L’inglese prof. Melchior Wid ricorda quella che afferma essere la “vera” storia riferita dal dotto zoologo Zigno esposta nei locali della parrocchia: «Fa d’uopo adunque saper come nel 1608 la Marchesa Bianca Bevilacqua di Lazize moglie di Pier Paolo Malaspina della spinetta, famiglia che fondava la chiesa di S. Giovanni in Sacco in Via Nicola Mazza, demolita nel 1891, Priore della Madonna, già da tre anni tenuta a letto da un male, ribelle a qualsiasi cura, e disperata dai medici, si rivolse allora fiduciosa a Maria, salute degli infermi, verso cui nutriva fervida devozione e specialmente alla Immagine della Madonna di Campagna e fece voto se la rispristinasse in salute di offrire l’oggetto il più caro che possedesse nel suo Museo.
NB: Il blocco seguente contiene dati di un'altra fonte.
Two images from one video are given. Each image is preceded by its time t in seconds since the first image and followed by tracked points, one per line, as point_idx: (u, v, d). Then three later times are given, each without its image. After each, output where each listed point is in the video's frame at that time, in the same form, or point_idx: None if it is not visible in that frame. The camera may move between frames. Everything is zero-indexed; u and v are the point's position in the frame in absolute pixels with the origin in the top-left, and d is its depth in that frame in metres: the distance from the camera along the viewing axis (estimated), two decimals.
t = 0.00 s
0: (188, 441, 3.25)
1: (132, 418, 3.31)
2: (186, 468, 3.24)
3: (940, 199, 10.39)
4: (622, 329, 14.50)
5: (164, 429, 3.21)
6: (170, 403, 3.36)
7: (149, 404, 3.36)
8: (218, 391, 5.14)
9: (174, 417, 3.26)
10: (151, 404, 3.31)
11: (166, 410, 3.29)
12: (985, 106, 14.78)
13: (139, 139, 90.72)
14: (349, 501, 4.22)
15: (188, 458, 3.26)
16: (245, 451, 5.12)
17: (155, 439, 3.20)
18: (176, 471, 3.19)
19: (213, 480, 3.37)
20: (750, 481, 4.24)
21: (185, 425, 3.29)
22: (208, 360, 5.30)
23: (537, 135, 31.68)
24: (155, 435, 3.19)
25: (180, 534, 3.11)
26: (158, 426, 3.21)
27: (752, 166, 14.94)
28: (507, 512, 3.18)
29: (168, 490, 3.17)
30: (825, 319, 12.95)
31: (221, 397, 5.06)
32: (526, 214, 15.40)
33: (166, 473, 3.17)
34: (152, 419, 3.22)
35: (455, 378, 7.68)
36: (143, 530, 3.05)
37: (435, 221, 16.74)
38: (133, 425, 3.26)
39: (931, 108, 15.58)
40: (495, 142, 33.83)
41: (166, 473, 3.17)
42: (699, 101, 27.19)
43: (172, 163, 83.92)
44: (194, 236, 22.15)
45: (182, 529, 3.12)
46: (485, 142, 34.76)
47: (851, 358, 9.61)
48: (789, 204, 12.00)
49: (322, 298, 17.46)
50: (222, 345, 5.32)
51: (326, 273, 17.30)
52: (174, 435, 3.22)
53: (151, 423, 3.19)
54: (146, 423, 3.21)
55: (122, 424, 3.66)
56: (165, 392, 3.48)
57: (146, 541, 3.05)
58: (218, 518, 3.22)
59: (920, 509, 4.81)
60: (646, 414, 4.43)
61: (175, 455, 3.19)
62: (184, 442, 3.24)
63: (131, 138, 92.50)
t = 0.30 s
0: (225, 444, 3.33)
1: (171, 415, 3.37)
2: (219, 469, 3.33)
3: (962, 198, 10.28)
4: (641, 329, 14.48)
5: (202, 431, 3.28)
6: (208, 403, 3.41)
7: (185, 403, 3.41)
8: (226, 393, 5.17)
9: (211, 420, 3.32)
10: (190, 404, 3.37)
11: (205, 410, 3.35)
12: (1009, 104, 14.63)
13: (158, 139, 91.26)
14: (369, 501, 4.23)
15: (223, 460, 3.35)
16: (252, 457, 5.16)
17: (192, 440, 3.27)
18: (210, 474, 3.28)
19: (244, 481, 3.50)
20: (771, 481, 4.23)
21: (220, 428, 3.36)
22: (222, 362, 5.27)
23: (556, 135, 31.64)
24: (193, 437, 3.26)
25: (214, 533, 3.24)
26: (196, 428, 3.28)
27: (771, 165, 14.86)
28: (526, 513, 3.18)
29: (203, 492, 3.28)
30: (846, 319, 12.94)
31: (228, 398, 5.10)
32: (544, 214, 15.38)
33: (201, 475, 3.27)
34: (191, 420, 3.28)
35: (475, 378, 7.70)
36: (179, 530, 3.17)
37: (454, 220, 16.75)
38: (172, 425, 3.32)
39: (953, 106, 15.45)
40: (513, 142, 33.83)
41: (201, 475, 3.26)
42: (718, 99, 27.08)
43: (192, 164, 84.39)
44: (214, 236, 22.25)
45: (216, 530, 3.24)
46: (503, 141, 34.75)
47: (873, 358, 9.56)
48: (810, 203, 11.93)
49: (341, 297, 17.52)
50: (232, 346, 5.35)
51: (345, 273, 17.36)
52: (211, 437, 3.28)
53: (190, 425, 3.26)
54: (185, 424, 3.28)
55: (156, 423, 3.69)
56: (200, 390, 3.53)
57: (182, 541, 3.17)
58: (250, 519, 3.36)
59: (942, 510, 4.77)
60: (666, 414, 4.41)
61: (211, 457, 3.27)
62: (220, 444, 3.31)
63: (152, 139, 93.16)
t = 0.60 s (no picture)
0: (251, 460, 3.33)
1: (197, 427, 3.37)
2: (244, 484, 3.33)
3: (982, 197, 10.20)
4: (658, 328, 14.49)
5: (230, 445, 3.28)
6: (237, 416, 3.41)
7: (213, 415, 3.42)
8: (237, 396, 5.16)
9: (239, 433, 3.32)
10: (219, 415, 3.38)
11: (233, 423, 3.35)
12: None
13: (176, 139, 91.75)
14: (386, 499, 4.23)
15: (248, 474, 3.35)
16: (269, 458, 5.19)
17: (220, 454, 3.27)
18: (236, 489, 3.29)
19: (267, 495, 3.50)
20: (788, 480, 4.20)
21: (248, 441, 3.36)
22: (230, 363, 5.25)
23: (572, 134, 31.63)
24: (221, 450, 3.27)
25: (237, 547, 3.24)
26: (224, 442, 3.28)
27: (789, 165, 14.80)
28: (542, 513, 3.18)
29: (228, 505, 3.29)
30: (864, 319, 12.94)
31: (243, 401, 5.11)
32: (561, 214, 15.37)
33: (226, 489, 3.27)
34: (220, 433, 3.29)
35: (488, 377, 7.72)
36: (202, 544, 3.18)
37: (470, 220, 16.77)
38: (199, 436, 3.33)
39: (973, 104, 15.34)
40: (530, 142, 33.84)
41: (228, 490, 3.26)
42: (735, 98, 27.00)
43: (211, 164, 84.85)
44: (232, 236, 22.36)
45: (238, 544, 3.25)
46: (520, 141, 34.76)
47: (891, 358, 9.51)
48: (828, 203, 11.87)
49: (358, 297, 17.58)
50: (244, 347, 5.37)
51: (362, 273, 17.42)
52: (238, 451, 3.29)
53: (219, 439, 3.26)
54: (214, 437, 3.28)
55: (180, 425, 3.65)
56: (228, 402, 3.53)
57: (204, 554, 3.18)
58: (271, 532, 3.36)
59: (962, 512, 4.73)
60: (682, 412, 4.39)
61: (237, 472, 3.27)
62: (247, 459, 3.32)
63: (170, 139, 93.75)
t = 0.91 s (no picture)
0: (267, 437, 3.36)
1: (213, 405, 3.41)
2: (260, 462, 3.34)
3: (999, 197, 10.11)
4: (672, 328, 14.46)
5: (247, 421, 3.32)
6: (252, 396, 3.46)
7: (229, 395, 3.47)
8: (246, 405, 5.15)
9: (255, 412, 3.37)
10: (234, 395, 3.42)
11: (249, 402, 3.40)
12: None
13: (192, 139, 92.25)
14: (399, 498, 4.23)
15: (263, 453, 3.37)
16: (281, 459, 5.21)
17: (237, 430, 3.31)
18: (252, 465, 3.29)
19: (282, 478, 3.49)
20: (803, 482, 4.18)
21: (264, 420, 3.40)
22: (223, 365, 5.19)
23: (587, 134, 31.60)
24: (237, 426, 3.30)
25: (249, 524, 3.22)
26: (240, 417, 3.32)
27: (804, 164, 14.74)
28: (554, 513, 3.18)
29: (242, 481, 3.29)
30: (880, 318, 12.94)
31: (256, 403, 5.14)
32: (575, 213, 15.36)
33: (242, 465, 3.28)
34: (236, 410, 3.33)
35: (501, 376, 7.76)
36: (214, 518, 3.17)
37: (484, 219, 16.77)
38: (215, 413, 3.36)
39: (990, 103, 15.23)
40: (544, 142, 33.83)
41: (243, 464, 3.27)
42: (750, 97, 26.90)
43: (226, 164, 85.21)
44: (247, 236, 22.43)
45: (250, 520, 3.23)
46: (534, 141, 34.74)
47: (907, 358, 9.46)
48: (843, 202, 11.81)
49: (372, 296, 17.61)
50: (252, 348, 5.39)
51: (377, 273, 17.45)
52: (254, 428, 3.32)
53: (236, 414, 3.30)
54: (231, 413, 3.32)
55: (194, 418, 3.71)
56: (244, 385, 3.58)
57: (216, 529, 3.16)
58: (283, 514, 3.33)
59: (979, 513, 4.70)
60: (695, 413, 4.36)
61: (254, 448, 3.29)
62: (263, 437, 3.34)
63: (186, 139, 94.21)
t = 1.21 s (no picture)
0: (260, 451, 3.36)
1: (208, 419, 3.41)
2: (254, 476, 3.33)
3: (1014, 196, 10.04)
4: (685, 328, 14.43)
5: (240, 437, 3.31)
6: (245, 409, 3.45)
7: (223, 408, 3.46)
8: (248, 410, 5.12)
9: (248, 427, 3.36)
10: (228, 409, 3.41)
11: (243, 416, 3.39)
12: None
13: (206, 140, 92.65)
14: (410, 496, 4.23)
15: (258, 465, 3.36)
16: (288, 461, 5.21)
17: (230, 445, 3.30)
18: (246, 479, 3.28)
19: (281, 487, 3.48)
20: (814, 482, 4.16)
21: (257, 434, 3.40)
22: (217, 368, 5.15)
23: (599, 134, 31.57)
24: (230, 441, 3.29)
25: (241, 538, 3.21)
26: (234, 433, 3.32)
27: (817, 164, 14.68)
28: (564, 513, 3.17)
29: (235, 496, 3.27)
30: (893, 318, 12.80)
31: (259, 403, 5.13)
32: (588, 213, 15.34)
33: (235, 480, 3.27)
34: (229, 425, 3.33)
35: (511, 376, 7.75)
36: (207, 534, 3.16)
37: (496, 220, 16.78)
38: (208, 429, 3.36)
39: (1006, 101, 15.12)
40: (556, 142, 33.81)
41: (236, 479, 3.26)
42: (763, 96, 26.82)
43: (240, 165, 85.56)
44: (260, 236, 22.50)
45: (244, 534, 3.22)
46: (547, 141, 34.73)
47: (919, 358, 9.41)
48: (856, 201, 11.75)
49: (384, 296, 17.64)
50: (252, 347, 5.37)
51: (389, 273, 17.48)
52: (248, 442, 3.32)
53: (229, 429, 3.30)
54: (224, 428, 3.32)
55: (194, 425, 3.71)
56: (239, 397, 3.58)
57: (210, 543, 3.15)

Il voto fu accetto, la Marchesa risanò e volendo adempiere alla sua sacra promessa si consultò col marito intorno all’oggetto da offerirsi alla venerata Immagine; la cosa più rara che possedevano era appunto un coccodrillo importato da un Crociato della famiglia di ritorno da quelle eroiche imprese e tenuto sempre come un oggetto esotico di alta meraviglia; decisero di privarsene e farne dono al Tempio Mariano. così fecero, e par che una memoria del fatto sia stata messa nell’interno del grande anfibio. Un documento dicesi esistere però a Londra nel Museum Breistich (sic, ma probabilmente si intendeva “British Museum”, NdR) dove andarono a finire nel 1886 il monumento equestre ch’era a S. Giovanni in Sacco, ed altri oggetti dei Spinetta-Malaspina».

Anche questa versione, per quanto più plausibile, lascia non pochi interrogativi, mentre rimane nel mistero l’identità del cavaliere crociato e il motivo per cui avrebbe portato dall’Africa un così ingombrante e singolare trofeo che presumibilmente pesava circa 1000 kg.

Dal punto di vista simbolico non stupisce la presenza in un luogo sacro di un evidente emblema del male. Una bestia così grande e mostruosa dava forma all’idea stessa del “male” come antagonista, e certamente aiutava a comprendere meglio il senso e la natura di tutto ciò che è pauroso e negativo anche in senso spirituale. Il biblico Leviatano, lo stesso serpente tentatore e maligno, la bestia dell’Apocalisse si sono incarnati spesso nei grotteschi gargoyle delle cattedrali medievali così come nei grifoni delle urne cinerarie etrusche, e in altri non così rari esemplari di mostri esotici conservati da secoli in Europa.